Git was a few years off yet.

2 Likes

It used to be easier on Windows - you could tab your way around, press Alt or F10 to bring up menus, and you’re good. The Office Fluent toolbar does not work well that way. Yes you can get to all the controls with the keyboard, but it’s not fast or intuitive.

The web also made things worse, as the “first” field for data entry might be 27 items down in the tab list.

6 Likes

The only reason I recommend to anybody that they learn vi is that it is almost always already there. If you get stuck on a new *nix computer and have to perform some task vi is a better default to use than ed and knowing the commands already is a lot better than having to look them up and being totally unfamiliar with mode based editing.

7 Likes

Renoise is the Emacs of DAWs.

2 Likes

It’s easy in Linux - just don’t ever start a window manager.
We old folks worked keyboards-only for decades before the mouse came along. It works Just Fine.
You can use nano or any more capable editor. Nano’s learning curve is very short.

11 Likes

Maybe I am brainwashed and used conditioner too, but I can still see ‘emacs’ is clunky and idiosyncratic. I liked the MS and Mac CodeForge (?) editing tools. But I work on Linux, Mac, and Windows machines, and I use a whole bunch of different languages; and I can get the same look and feel everywhere. My fingers and brain are wired around emacs, and I probably have too few productive years left to be worth an upgrade. If you are younger, then by all means learn something better and friendlier. Which I more or less said in my post.

I started on punched cards in the sixties. Then went to ‘edlin’ (ugh) and tape punches. Then years of using ‘ked’ and variants on PDP-11s. And then UNIX V4, and ‘emacs’, and for whatever reasons I stuck there. So, it was good enough for me.

8 Likes

I do love keeping my hands on the keyboard as much as possible, though I’ll never be mouse free (nor would I really want to… too convenient for so many things). But ALT commands are something I learned decades ago and they have thankfully carried over through various Windows iterations. ALT-TAB alone is worth its weight in gold.

4 Likes

I have started to use StrokesPlus.net to replace some of my often used keyboard shortcuts (copy/paste, minimize, throw a window on the other monitor, switch tabs in the browser…)
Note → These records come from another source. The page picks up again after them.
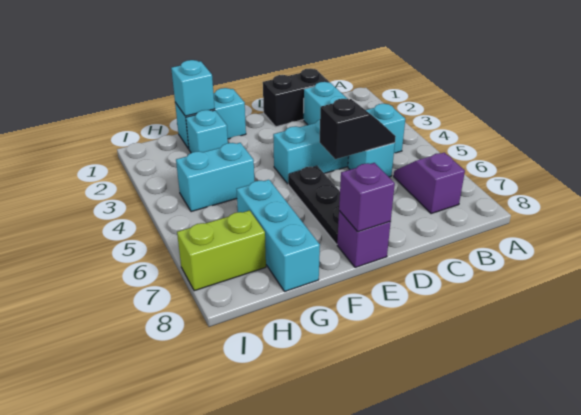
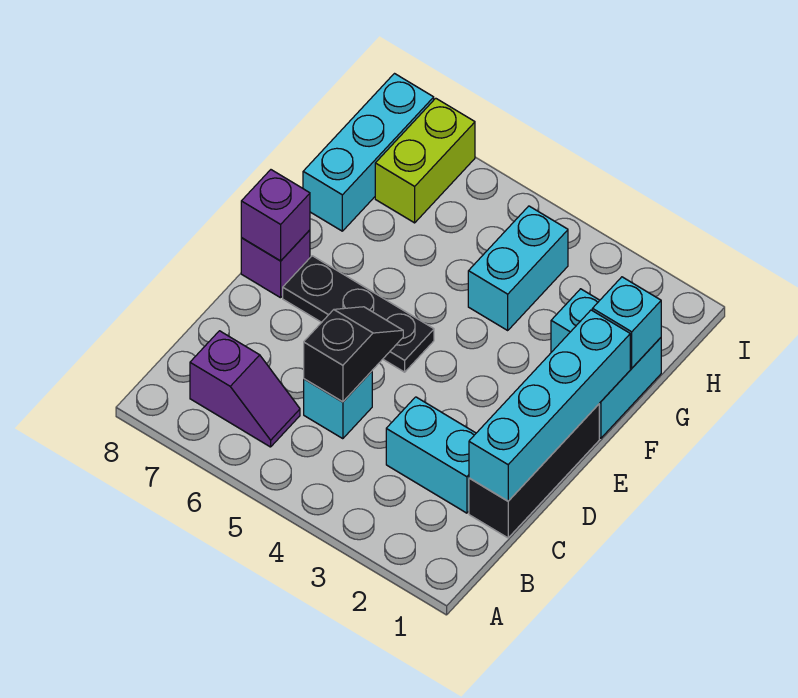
cyan brick B4:E4 level 1 -> cyan brick C1:F1 level 2
black brick C1:D1 level 1 -> black brick C1:E1 level 1
black slope C5:D5 level 2 top D -> black slope C5:D5 level 2 top C
cyan brick G6:G8 level 1 -> cyan brick G8:I8 level 1

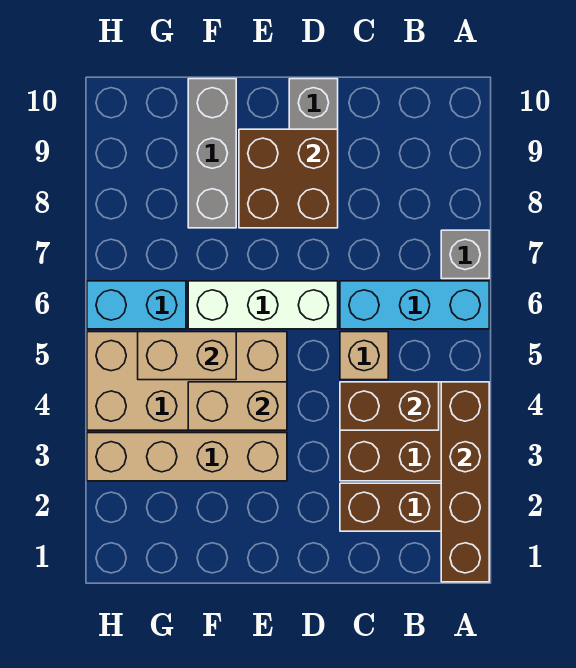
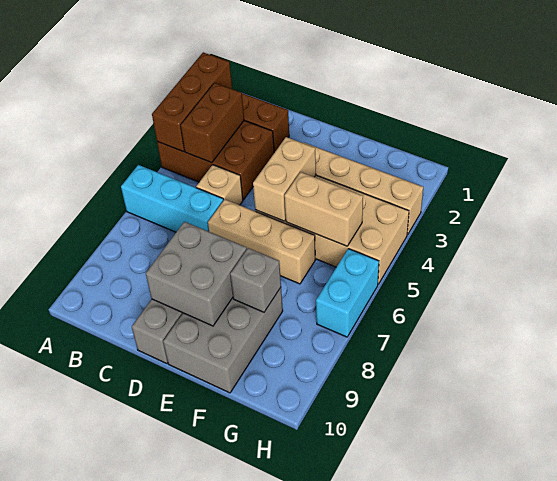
brown brick A1:A4 level 2 -> brown brick A2:A4 level 2
grey brick A7 level 1 -> grey brick F8 level 2
brown brick B4:C4 level 2 -> brown brick B3:B4 level 2
white brick D6:F6 level 1 -> tan brick D6:F6 level 1
brown brick D8:E9 level 2 -> grey brick D8:E9 level 2
tan brick E4:F4 level 2 -> tan brick E4:E5 level 2
grey brick F8:F10 level 1 -> grey brick E8:F10 level 1
cyan brick G6:H6 level 1 -> cyan brick H6:H7 level 1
I find it actually so quick for repetitive testing tasks when all I need is alt-tab and a couple mouse strokes to blow through a whole bunch of scenarios.

Haven’t even started to even use a small amount of the super advanced scripting that software will let you do, it’s intimidating how much it has potential for!
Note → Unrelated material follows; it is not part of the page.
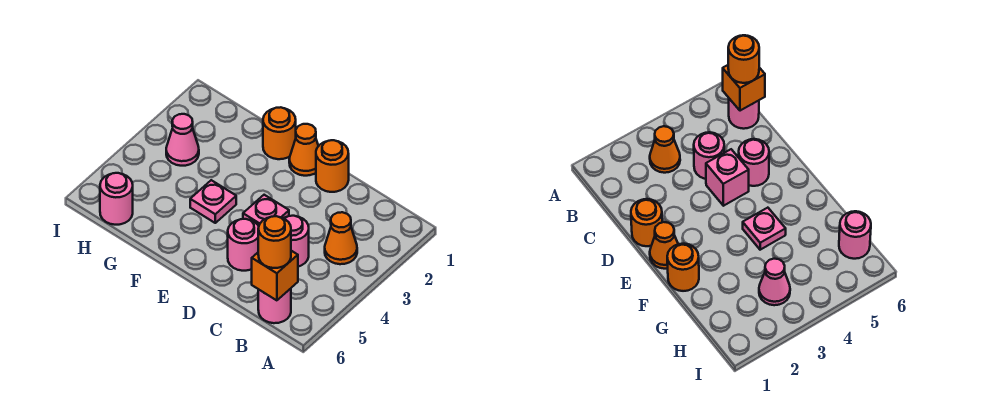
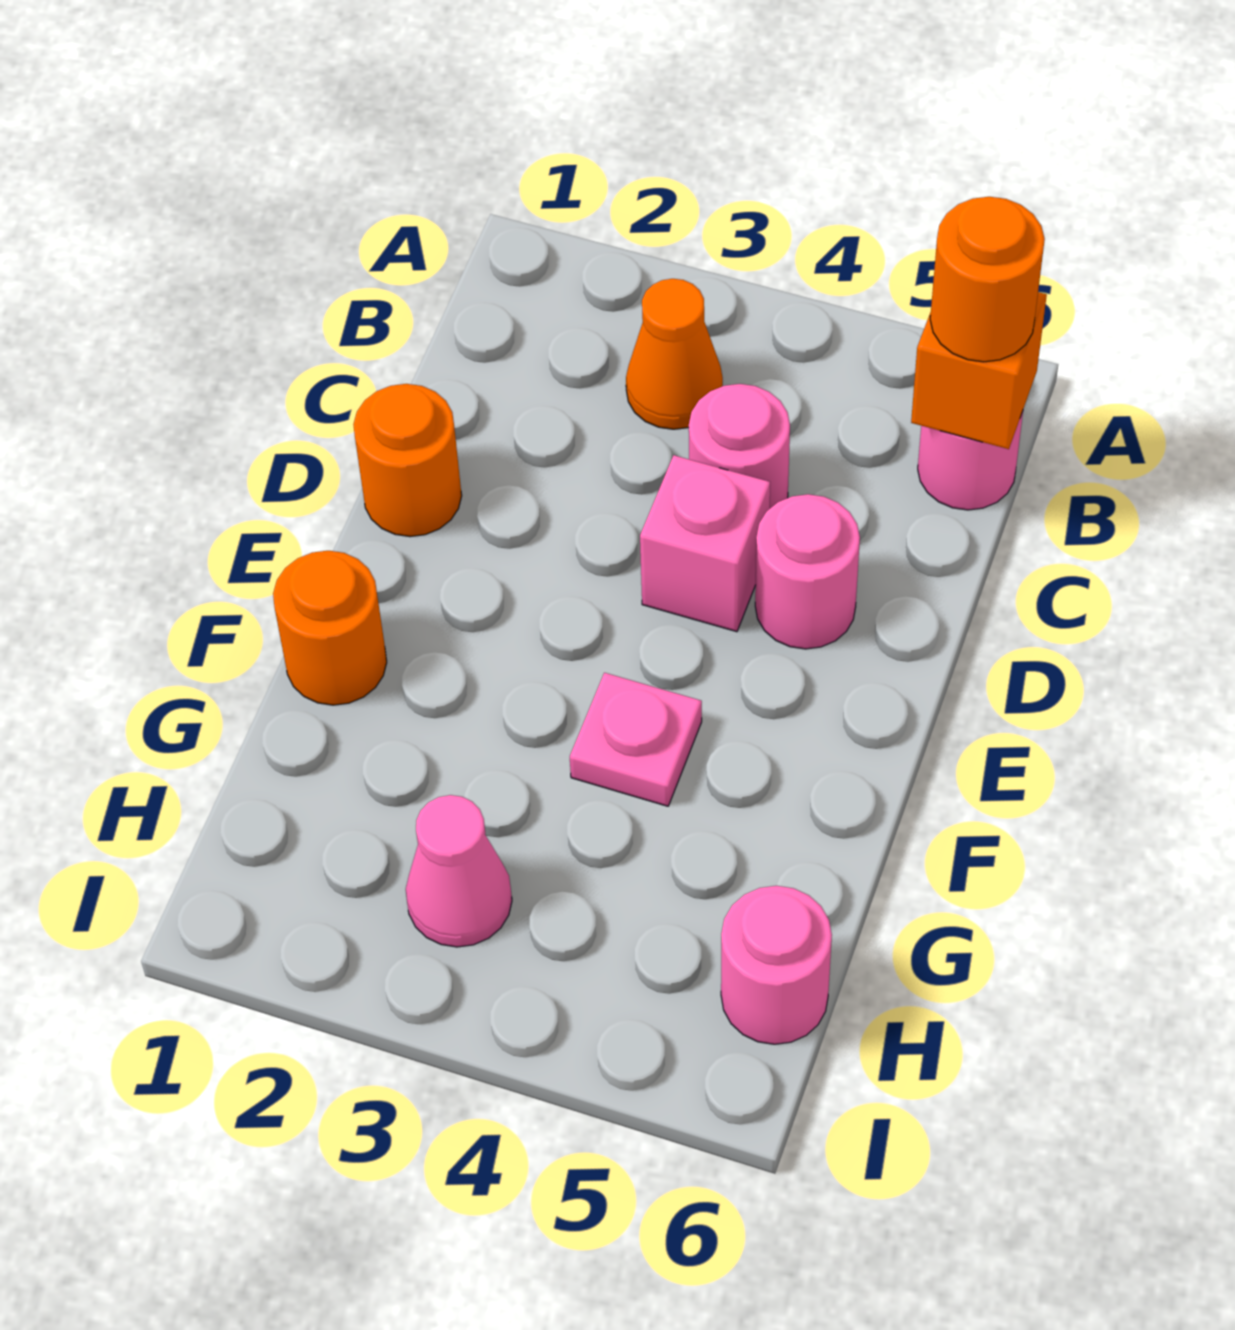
orange cone E1 level 1 -> none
tldr: I’ll keep my mouse, thanks :grin:

1 Like

Sounds pretty fragile. I’ve tried recompiling stuff from arxiv.org, so as to avoid fuzzy type. it’s not straightforward.

2 Likes

as someone who has to deal with “lab”/“operational” boxes (and now, increasingly VMs) which don’t have much fluff installed for security reasons, vi was/vim is everywhere.
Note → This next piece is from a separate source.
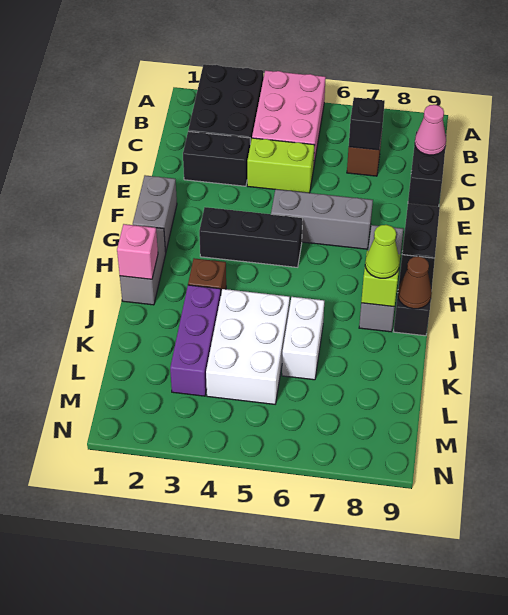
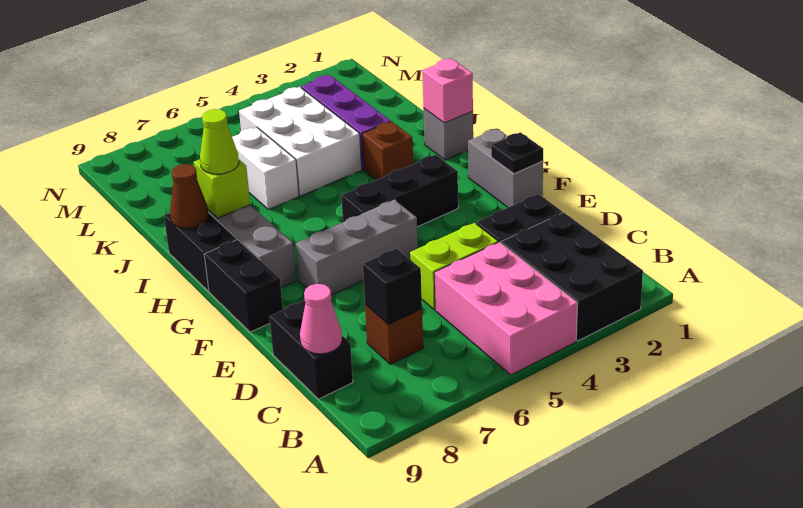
none -> black plate F1 level 2
grey brick H1:I1 level 1 -> grey brick I1 level 1

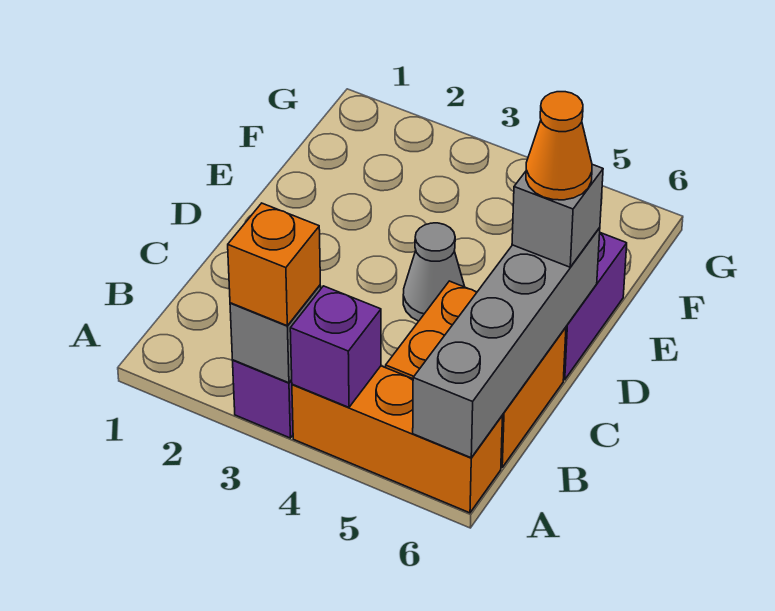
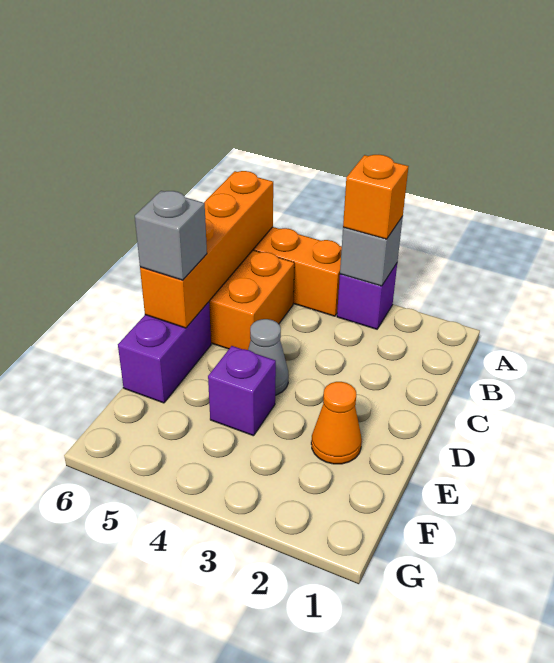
purple brick A4 level 2 -> purple brick E4 level 1
grey brick A6:D6 level 2 -> orange brick A6:D6 level 2
orange cone D6 level 4 -> orange cone E2 level 1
But I concede that my needs aren’t the norm.

2 Likes

Prof probably just read the LaTeX directly rather than ever trying to print it out. It’s a way to get the formulas out in ascii text more than anything.

5 Likes

when they can just pull up eclipse and know how to do it already.

… and waste time mousing and mousing and mousing and mousing …

an actual learning curve

My god, are we afraid of learning curves now?

 

You can become an expert with any modern IDE like Rider or Xcode because they are engineered to be easy to learn.

That they are easy to learn is an irrelevant strawman. I’m extremely proficient in emacs, and I’d be hard-pressed to understand why I would expend the energy to learn another IDE when it’s unlikely there would be no gain in my productivity over my current workflow.